Viewer Mail
Got this in email yesterday:
Looking at FNM this morning it was trading 4.85. The Sept 5.00 call was trading about 1.25. I realize this is just because the vol has blown out and selling this vol is probably the right thing to do. Were it a more normal situation I know a strangle, straddle, butterfly or condor would be the way to play this. (But not possible here because no reasonable strikes below atm.)
One of my friends suggested writing the 5 call and buying the stock… doing a covered call to sell the vol. this seems wrong to me intuitively but I can’t articulate why. If you were hell-bent on writing options here writing a call spread in sept (5/6 5/7 etc) would probably be the way to go, but I can’t explain to him in simple English why the covered call strategy is a poor choice here.
Giuseppe Franco
Wow, didn’t realize you owned the company (or anything about it). Or were an options trader.
OK, confession; that’s not the emailers real name. Here’s my response.
I guess it all depends on the direction you want to play for. If you want to play a direction at all.
A covered call write is almost exactly the same thing as a naked put sale, so it’s a bullish play. Selling a call spread is a conservative bearish play, you’ll max out if the stock closes under 5. You only risk (1-the spread premium) but can only make the spread premium.

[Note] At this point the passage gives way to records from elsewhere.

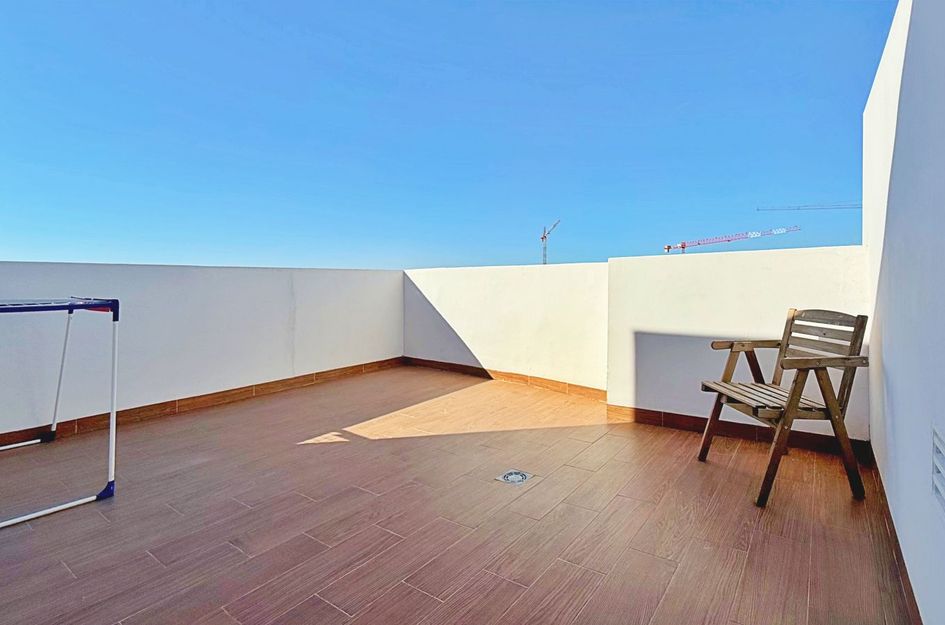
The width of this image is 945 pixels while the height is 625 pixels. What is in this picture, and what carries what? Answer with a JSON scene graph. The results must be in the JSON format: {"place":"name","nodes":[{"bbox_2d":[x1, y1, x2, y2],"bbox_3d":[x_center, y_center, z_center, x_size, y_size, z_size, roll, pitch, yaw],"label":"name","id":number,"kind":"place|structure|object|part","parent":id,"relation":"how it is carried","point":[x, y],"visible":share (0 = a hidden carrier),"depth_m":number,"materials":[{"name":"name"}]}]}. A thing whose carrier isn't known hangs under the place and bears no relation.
{"place":"outdoors","nodes":[
{"label":"outdoors","id":0,"kind":"place"},
{"bbox_2d":[0,262,404,442],"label":"left wall","id":1,"kind":"structure","parent":0,"point":[119,270],"depth_m":3.79,"materials":[{"name":"paint"}]},
{"bbox_2d":[0,357,404,449],"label":"baseboard","id":2,"kind":"structure","parent":1,"relation":"attached to","point":[246,390],"materials":[{"name":"brown tile"}]},
{"bbox_2d":[0,0,876,269],"label":"sky","id":3,"kind":"structure","parent":0,"point":[19,252],"materials":[{"name":"blue"}]},
{"bbox_2d":[0,363,920,624],"label":"tiled terrace floor","id":4,"kind":"structure","parent":0,"point":[235,553],"materials":[{"name":"tile"}]},
{"bbox_2d":[0,296,119,526],"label":"drying rack","id":5,"kind":"object","parent":4,"relation":"on","point":[115,307],"visible":0.99,"depth_m":2.32,"materials":[{"name":"white metal"}]},
{"label":"leg","id":6,"kind":"part","parent":5,"relation":"part of","materials":[{"name":"white metal"}]},
{"bbox_2d":[496,469,533,485],"bbox_3d":[0.237,0.924,2.453,0.183,0.020,0.190,2,3,37],"label":"floor drain","id":7,"kind":"object","parent":4,"relation":"in","point":[522,476],"visible":0.98,"depth_m":2.43,"materials":[{"name":"metal"}]},
{"bbox_2d":[698,308,870,507],"bbox_3d":[1.668,0.472,2.413,0.580,0.905,0.663,0,2,-7],"label":"wooden chair","id":8,"kind":"object","parent":4,"relation":"on","point":[731,347],"visible":0.99,"depth_m":2.29,"materials":[{"name":"brown wood"}]},
{"label":"slatted seat","id":9,"kind":"part","parent":8,"relation":"part of","materials":[{"name":"brown wood"}]},
{"label":"backrest","id":10,"kind":"part","parent":8,"relation":"part of","materials":[{"name":"brown wood"}]},
{"bbox_2d":[403,261,605,393],"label":"parapet wall","id":11,"kind":"structure","parent":0,"point":[472,348],"depth_m":4.90,"materials":[{"name":"white paint"}]},
{"bbox_2d":[404,356,606,400],"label":"baseboard","id":12,"kind":"structure","parent":11,"relation":"attached to","point":[444,363],"materials":[{"name":"tile"}]},
{"bbox_2d":[607,243,867,450],"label":"back wall","id":13,"kind":"structure","parent":0,"point":[779,257],"depth_m":3.21,"materials":[{"name":"white paint"}]},
{"bbox_2d":[604,403,869,459],"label":"baseboard","id":14,"kind":"structure","parent":13,"relation":"attached to","point":[664,414],"materials":[{"name":"brown tile"}]},
{"bbox_2d":[863,0,944,624],"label":"right wall","id":15,"kind":"structure","parent":0,"point":[899,445],"depth_m":1.54,"materials":[{"name":"paint"}]},
{"bbox_2d":[865,443,922,624],"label":"baseboard","id":16,"kind":"structure","parent":15,"relation":"attached to","point":[873,458],"materials":[{"name":"brown tile"}]},
{"bbox_2d":[931,425,944,514],"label":"vent","id":17,"kind":"object","parent":15,"relation":"in","point":[936,449],"visible":0.99,"depth_m":1.17,"materials":[{"name":"white"}]},
{"label":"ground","id":18,"kind":"structure","parent":0},
{"bbox_2d":[540,218,560,264],"label":"construction crane","id":19,"kind":"object","parent":18,"relation":"on","point":[544,237],"visible":0.54,"materials":[{"name":"metal"}]},
{"bbox_2d":[664,225,798,254],"label":"construction crane","id":20,"kind":"object","parent":18,"relation":"on","point":[668,248],"visible":0.73,"materials":[{"name":"red metal"}]},
{"bbox_2d":[754,201,860,210],"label":"construction crane","id":21,"kind":"object","parent":18,"relation":"on","point":[853,204],"visible":0.55,"depth_m":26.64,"materials":[{"name":"metal"}]}
]}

If you want to simply sell the volatility, and don’t have a directional bias, the proper play is to sell either straddles or strangles on a delta neutral basis. By delta neutral I mean either sell calls and puts with the same delta, or tweak the quantities a little bit.
In a follow up email, Guiseppe admitted he knew a covered call was the same thing as a naked put, but “our reaction to the short put was “no way” while, for some reason, the covered call seemed acceptable…….biases are funny things, no?”

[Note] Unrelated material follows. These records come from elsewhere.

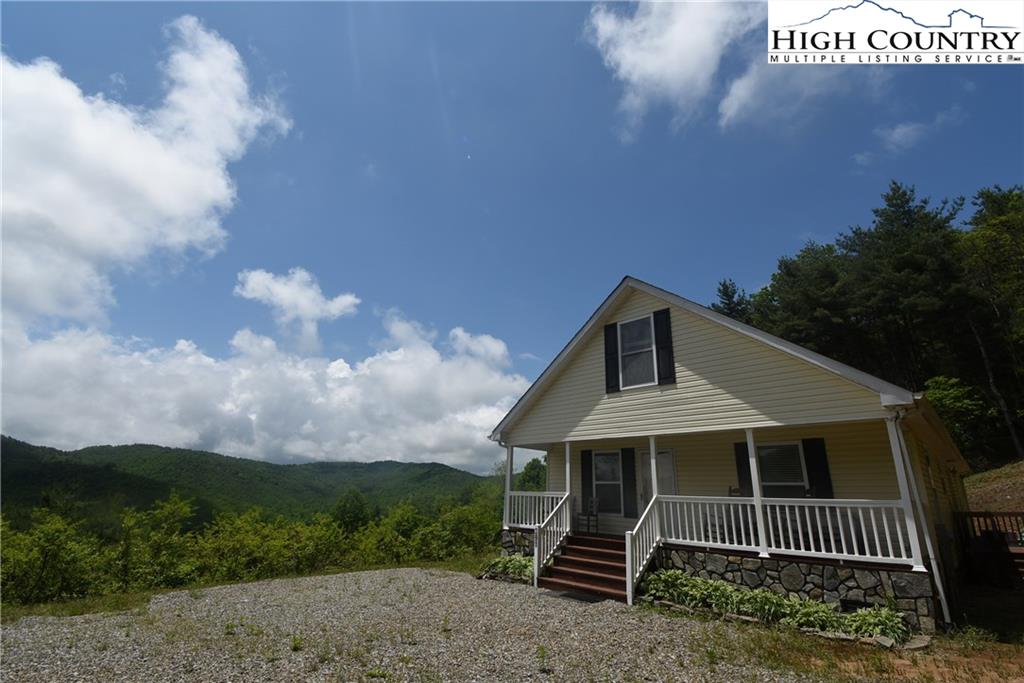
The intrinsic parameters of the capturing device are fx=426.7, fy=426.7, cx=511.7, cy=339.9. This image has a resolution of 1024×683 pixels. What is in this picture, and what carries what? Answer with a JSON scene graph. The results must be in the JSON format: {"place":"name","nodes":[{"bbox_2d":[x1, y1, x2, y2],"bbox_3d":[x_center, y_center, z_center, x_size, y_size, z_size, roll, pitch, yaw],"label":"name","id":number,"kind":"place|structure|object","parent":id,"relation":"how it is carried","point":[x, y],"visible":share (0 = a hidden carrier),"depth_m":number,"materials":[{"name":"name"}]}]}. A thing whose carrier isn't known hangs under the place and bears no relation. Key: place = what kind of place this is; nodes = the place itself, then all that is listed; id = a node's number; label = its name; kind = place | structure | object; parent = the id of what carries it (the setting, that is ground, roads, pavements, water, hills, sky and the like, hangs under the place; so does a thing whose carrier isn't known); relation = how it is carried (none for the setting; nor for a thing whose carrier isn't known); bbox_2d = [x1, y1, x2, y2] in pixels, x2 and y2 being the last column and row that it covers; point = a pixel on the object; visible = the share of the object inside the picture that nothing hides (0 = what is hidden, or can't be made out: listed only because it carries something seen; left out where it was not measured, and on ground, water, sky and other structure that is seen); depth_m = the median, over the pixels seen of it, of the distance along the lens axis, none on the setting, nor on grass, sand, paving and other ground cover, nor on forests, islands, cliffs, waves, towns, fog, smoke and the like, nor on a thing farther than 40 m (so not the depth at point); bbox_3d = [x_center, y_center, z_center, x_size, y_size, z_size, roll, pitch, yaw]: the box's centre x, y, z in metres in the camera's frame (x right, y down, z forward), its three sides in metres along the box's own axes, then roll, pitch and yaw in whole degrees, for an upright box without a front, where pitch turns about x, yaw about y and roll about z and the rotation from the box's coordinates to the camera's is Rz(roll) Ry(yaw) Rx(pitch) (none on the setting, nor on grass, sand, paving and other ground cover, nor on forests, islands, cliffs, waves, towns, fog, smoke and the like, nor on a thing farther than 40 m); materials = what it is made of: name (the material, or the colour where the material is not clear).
{"place":"outdoors","nodes":[
{"label":"outdoors","id":0,"kind":"place"},
{"bbox_2d":[0,20,293,330],"label":"cloud","id":1,"kind":"structure","parent":0,"point":[81,239],"materials":[{"name":"white"}]},
{"bbox_2d":[0,435,499,527],"label":"hill","id":2,"kind":"structure","parent":0,"point":[19,443],"materials":[{"name":"green plant"}]},
{"bbox_2d":[0,309,531,471],"label":"cloud","id":3,"kind":"structure","parent":0,"point":[141,429],"materials":[{"name":"white"}]},
{"bbox_2d":[233,267,362,345],"label":"cloud","id":4,"kind":"structure","parent":0,"point":[349,299],"materials":[{"name":"white"}]},
{"bbox_2d":[0,566,850,682],"label":"gravel driveway","id":5,"kind":"structure","parent":0,"point":[548,598],"materials":[{"name":"grey gravel"}]},
{"bbox_2d":[482,554,534,582],"bbox_3d":[0.082,5.117,9.552,1.570,0.508,1.289,-14,-22,40],"label":"shrub","id":6,"kind":"object","parent":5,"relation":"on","point":[503,566],"visible":0.54,"depth_m":9.39,"materials":[{"name":"green plant"}]},
{"bbox_2d":[548,589,612,603],"bbox_3d":[1.247,4.595,7.651,1.008,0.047,0.616,-14,-22,40],"label":"doormat","id":7,"kind":"object","parent":5,"relation":"on","point":[574,596],"visible":0.77,"depth_m":7.56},
{"bbox_2d":[538,533,629,602],"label":"front steps","id":8,"kind":"structure","parent":5,"relation":"on","point":[582,564],"depth_m":8.58,"materials":[{"name":"red wood"}]},
{"bbox_2d":[532,494,573,586],"bbox_3d":[0.873,4.159,9.258,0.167,1.815,1.620,-14,-22,40],"label":"stair railing","id":9,"kind":"object","parent":8,"relation":"on","point":[536,570],"visible":0.91,"depth_m":9.23,"materials":[{"name":"white wood"}]},
{"bbox_2d":[626,496,663,604],"bbox_3d":[2.467,3.765,7.978,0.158,1.832,1.546,-14,-22,40],"label":"stair railing","id":10,"kind":"object","parent":8,"relation":"attached to","point":[630,572],"visible":0.9,"depth_m":7.92,"materials":[{"name":"white wood"}]},
{"bbox_2d":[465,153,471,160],"label":"moon","id":11,"kind":"structure","parent":0,"point":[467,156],"materials":[{"name":"white"}]},
{"bbox_2d":[0,0,1023,462],"label":"sky","id":12,"kind":"structure","parent":0,"point":[421,66],"materials":[{"name":"blue"}]},
{"bbox_2d":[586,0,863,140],"label":"cloud","id":13,"kind":"structure","parent":0,"point":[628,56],"materials":[{"name":"white"}]},
{"bbox_2d":[487,275,975,629],"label":"house","id":14,"kind":"structure","parent":0,"point":[802,393],"depth_m":8.33,"materials":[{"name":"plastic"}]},
{"bbox_2d":[502,445,513,530],"bbox_3d":[-0.113,3.654,10.805,0.184,2.002,0.191,-14,-22,40],"label":"porch post","id":15,"kind":"object","parent":14,"relation":"attached to","point":[507,474],"visible":0.73,"depth_m":10.74,"materials":[{"name":"white"}]},
{"bbox_2d":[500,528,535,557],"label":"stone wall","id":16,"kind":"structure","parent":14,"relation":"attached to","point":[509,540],"depth_m":10.35,"materials":[{"name":"grey stone"}]},
{"bbox_2d":[504,490,569,528],"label":"porch railing","id":17,"kind":"object","parent":14,"relation":"attached to","point":[524,494],"visible":0.49,"depth_m":10.74,"materials":[{"name":"white metal"}]},
{"bbox_2d":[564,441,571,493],"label":"porch post","id":18,"kind":"object","parent":14,"relation":"attached to","point":[568,474],"visible":0.64,"depth_m":9.99,"materials":[{"name":"white"}]},
{"bbox_2d":[581,449,592,510],"bbox_3d":[1.974,3.734,11.314,0.369,1.692,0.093,-14,-22,40],"label":"shutter","id":19,"kind":"object","parent":14,"relation":"attached to","point":[590,468],"visible":0.72,"depth_m":11.27,"materials":[{"name":"black wood"}]},
{"bbox_2d":[577,496,598,533],"bbox_3d":[1.863,4.356,10.586,0.501,0.912,0.529,-8,-19,27],"label":"chair","id":20,"kind":"object","parent":14,"relation":"on","point":[592,502],"visible":0.91,"depth_m":10.64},
{"bbox_2d":[591,450,621,513],"bbox_3d":[2.475,3.527,10.749,0.867,1.636,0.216,-14,-22,40],"label":"window","id":21,"kind":"structure","parent":14,"relation":"in","point":[598,462],"depth_m":10.79,"materials":[{"name":"glass"}]},
{"bbox_2d":[604,323,619,392],"bbox_3d":[2.370,0.366,10.193,0.400,1.571,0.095,-14,-22,40],"label":"shutter","id":22,"kind":"object","parent":14,"relation":"attached to","point":[606,353],"visible":0.96,"depth_m":10.11,"materials":[{"name":"black wood"}]},
{"bbox_2d":[621,448,636,516],"bbox_3d":[2.903,3.481,10.574,0.380,1.523,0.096,-14,-22,40],"label":"shutter","id":23,"kind":"object","parent":14,"relation":"attached to","point":[628,472],"visible":0.96,"depth_m":10.51,"materials":[{"name":"black wood"}]},
{"bbox_2d":[617,315,657,388],"bbox_3d":[2.924,0.273,9.791,0.915,1.810,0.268,-14,-22,40],"label":"window","id":24,"kind":"structure","parent":14,"relation":"in","point":[630,335],"depth_m":9.83,"materials":[{"name":"glass"}]},
{"bbox_2d":[648,437,658,498],"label":"porch post","id":25,"kind":"structure","parent":14,"relation":"attached to","point":[654,476],"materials":[{"name":"white"}]},
{"bbox_2d":[639,450,676,514],"bbox_3d":[3.439,3.781,9.876,1.023,2.205,0.158,-14,-22,40],"label":"door","id":26,"kind":"structure","parent":14,"relation":"in","point":[664,458],"depth_m":10.02,"materials":[{"name":"white"}]},
{"bbox_2d":[653,309,674,385],"bbox_3d":[3.333,0.143,9.400,0.374,1.586,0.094,-14,-22,40],"label":"shutter","id":27,"kind":"object","parent":14,"relation":"attached to","point":[662,347],"visible":0.96,"depth_m":9.33,"materials":[{"name":"black wood"}]},
{"bbox_2d":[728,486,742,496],"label":"chair","id":28,"kind":"object","parent":14,"relation":"on","point":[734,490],"visible":0.29,"depth_m":9.02,"materials":[{"name":"brown wood"}]},
{"bbox_2d":[733,440,752,496],"bbox_3d":[5.028,2.844,9.209,0.432,1.323,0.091,-14,-22,40],"label":"shutter","id":29,"kind":"object","parent":14,"relation":"attached to","point":[740,464],"visible":0.53,"depth_m":9.21,"materials":[{"name":"black wood"}]},
{"bbox_2d":[745,429,768,556],"bbox_3d":[4.369,2.613,7.659,0.188,2.196,0.201,-14,-22,40],"label":"porch post","id":30,"kind":"object","parent":14,"relation":"attached to","point":[756,492],"visible":0.79,"depth_m":7.58,"materials":[{"name":"white"}]},
{"bbox_2d":[757,441,807,496],"bbox_3d":[5.577,2.803,8.860,1.065,1.534,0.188,-14,-22,40],"label":"window","id":31,"kind":"structure","parent":14,"relation":"in","point":[770,447],"depth_m":8.90,"materials":[{"name":"glass"}]},
{"bbox_2d":[657,493,915,564],"bbox_3d":[4.424,3.171,7.435,3.718,0.881,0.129,-14,-22,40],"label":"porch railing","id":32,"kind":"object","parent":14,"relation":"attached to","point":[818,522],"visible":0.77,"depth_m":7.12,"materials":[{"name":"white metal"}]},
{"bbox_2d":[802,435,832,497],"bbox_3d":[6.238,2.740,8.689,0.431,1.459,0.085,-14,-22,40],"label":"shutter","id":33,"kind":"object","parent":14,"relation":"attached to","point":[816,478],"visible":0.78,"depth_m":8.68,"materials":[{"name":"black plastic"}]},
{"bbox_2d":[884,409,924,569],"bbox_3d":[6.032,2.218,6.613,0.166,2.305,0.182,-14,-22,40],"label":"porch post","id":34,"kind":"object","parent":14,"relation":"attached to","point":[896,460],"visible":0.79,"depth_m":6.55,"materials":[{"name":"white"}]},
{"bbox_2d":[890,410,951,629],"bbox_3d":[6.265,2.626,6.567,0.296,3.327,0.410,-14,-22,40],"label":"downspout","id":35,"kind":"object","parent":14,"relation":"attached to","point":[940,588],"visible":0.9,"depth_m":6.49,"materials":[{"name":"white metal"}]},
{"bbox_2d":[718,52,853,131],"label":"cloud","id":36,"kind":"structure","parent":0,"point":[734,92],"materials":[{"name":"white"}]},
{"bbox_2d":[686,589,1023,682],"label":"grass patch","id":37,"kind":"structure","parent":0,"point":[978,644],"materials":[{"name":"plant"}]},
{"bbox_2d":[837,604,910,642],"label":"hosta plant","id":38,"kind":"object","parent":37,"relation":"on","point":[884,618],"visible":0.68,"depth_m":5.79,"materials":[{"name":"green plant"}]},
{"bbox_2d":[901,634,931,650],"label":"rock","id":39,"kind":"object","parent":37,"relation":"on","point":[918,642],"visible":0.76,"depth_m":5.30,"materials":[{"name":"grey stone"}]},
{"bbox_2d":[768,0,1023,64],"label":"logo","id":40,"kind":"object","parent":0,"point":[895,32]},
{"bbox_2d":[868,108,961,157],"label":"cloud","id":41,"kind":"structure","parent":0,"point":[896,136],"materials":[{"name":"white"}]},
{"bbox_2d":[963,460,1023,512],"label":"hillside","id":42,"kind":"structure","parent":0,"point":[984,504],"materials":[{"name":"brown soil"}]},
{"bbox_2d":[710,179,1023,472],"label":"tree line","id":43,"kind":"object","parent":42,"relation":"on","point":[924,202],"visible":0.62,"depth_m":27.63,"materials":[{"name":"wood"}]},
{"bbox_2d":[924,374,992,460],"bbox_3d":[22.760,4.332,22.140,3.879,5.037,3.989,5,-17,-14],"label":"tree","id":44,"kind":"object","parent":42,"relation":"on","point":[950,393],"visible":0.64,"depth_m":21.75,"materials":[{"name":"green plant"}]},
{"bbox_2d":[958,186,1023,463],"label":"tree","id":45,"kind":"object","parent":42,"relation":"on","point":[984,204],"visible":0.91,"depth_m":22.36,"materials":[{"name":"plant"}]},
{"label":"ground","id":46,"kind":"structure","parent":0},
{"bbox_2d":[0,554,495,620],"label":"grass strip","id":47,"kind":"object","parent":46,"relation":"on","point":[113,600],"visible":0.41,"depth_m":9.15,"materials":[{"name":"green plant"}]},
{"bbox_2d":[0,508,100,606],"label":"shrub","id":48,"kind":"object","parent":47,"relation":"on","point":[53,550],"visible":0.88,"depth_m":10.55,"materials":[{"name":"green plant"}]},
{"bbox_2d":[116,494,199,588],"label":"shrub","id":49,"kind":"object","parent":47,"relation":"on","point":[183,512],"visible":0.9,"depth_m":13.17,"materials":[{"name":"green plant"}]},
{"bbox_2d":[0,489,503,604],"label":"shrub row","id":50,"kind":"object","parent":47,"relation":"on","point":[53,550],"visible":0.78,"depth_m":14.26,"materials":[{"name":"green plant"}]},
{"bbox_2d":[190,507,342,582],"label":"shrub","id":51,"kind":"object","parent":47,"relation":"on","point":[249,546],"visible":0.84,"depth_m":13.91,"materials":[{"name":"green plant"}]},
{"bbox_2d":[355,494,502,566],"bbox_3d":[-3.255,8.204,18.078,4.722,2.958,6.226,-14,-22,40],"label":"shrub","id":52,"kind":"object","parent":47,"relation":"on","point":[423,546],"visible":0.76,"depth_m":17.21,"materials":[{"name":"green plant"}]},
{"bbox_2d":[332,487,371,533],"bbox_3d":[-11.246,13.358,29.667,3.688,5.941,3.741,-1,-17,6],"label":"tree","id":53,"kind":"object","parent":46,"relation":"on","point":[345,512],"visible":0.76,"depth_m":29.62,"materials":[{"name":"green plant"}]},
{"bbox_2d":[514,457,547,491],"bbox_3d":[1.987,12.669,33.257,5.094,7.034,5.492,-1,-17,6],"label":"tree","id":54,"kind":"object","parent":46,"relation":"on","point":[532,468],"visible":0.43,"depth_m":33.32,"materials":[{"name":"green plant"}]},
{"bbox_2d":[712,277,750,322],"bbox_3d":[18.533,2.980,34.236,6.276,16.893,6.554,8,-18,-22],"label":"tree","id":55,"kind":"object","parent":46,"relation":"on","point":[728,299],"visible":0.15,"depth_m":35.12,"materials":[{"name":"plant"}]},
{"bbox_2d":[637,569,908,642],"bbox_3d":[3.752,4.077,6.604,3.994,0.550,1.124,-14,-22,40],"label":"plant bed","id":56,"kind":"object","parent":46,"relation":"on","point":[814,606],"visible":0.64,"depth_m":6.35,"materials":[{"name":"green plant"}]},
{"bbox_2d":[753,240,856,357],"bbox_3d":[20.067,1.817,27.566,7.234,15.964,7.630,7,-18,-22],"label":"tree","id":57,"kind":"object","parent":46,"relation":"on","point":[788,295],"visible":0.61,"depth_m":27.04,"materials":[{"name":"plant"}]},
{"bbox_2d":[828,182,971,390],"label":"tree","id":58,"kind":"object","parent":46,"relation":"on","point":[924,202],"visible":0.75,"depth_m":25.68,"materials":[{"name":"plant"}]},
{"bbox_2d":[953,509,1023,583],"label":"wooden deck","id":59,"kind":"structure","parent":46,"relation":"on","point":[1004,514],"depth_m":9.61,"materials":[{"name":"brown wood"}]}
]}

Yes on the biases, and it’s pretty easy to see why Giuseppe says that. Everyone on Wall Street tells us so. Covered calls are considered some sort of “safe” income generation, while naked puts are for insane dice-rollers, Yet they have exactly the same risk/reward profile. P&L’s might differ modestly as interest rates and dividends fluctuate, but for all intents and purposes they are identical. And in fact put sales were wildly more preferable until they adjusted margin treatment a couple years ago (the stock and the call did not offset for margin purposes).
Bottom line is that both are conservative bullish plays, especially in a stock that is already a call option in and of itself. If you are wildly bullish on FNM equity for whatever reason, better to just buy the stock. It’s highly likely somewhere, someday, someway (great Marshall Crenshaw song by that name btw, can’t find the real video though, so here’s “Whenever You’re on My Mind“) FNM and FRE will do a quick short-squeezing double on the way to zero. That double might be 2 to 4, but it happens at some juncture every time.
August 21st, 2008 at 12:35 pm
Psychologically, there is a big difference between the covered call and the naked put.
With the covered call, you lay out the cash up front. Your cash balance drops and doesn’t tempt you to do something with it. You eat your vegetables and the main dish and hope that you will be rewarded with dessert.
With the naked put, you get the income up front. Your cash balance grows. You have already scarfed down your dessert, and you start looking around for other treats.
So, I do covered calls and avoid naked puts. It works for me. It keeps me honest about how much I should risk on a position. It restricts me to stocks where I feel like I have some ability to understand what moves the share price.
I can approach covered calls as stock trading with a twist, and I feel I’m competent to do that. I sell (and buy, if I roll forward) options, but I’m not ready to act like an options trader.
August 21st, 2008 at 2:04 pm
true, I mean there are differences like you mention, but only in the margin treatment. There’s certainly nothing wrong with preferring one to the other, it’s just that the risk/reward is the same, yet institutional Wall Street treats them so differently.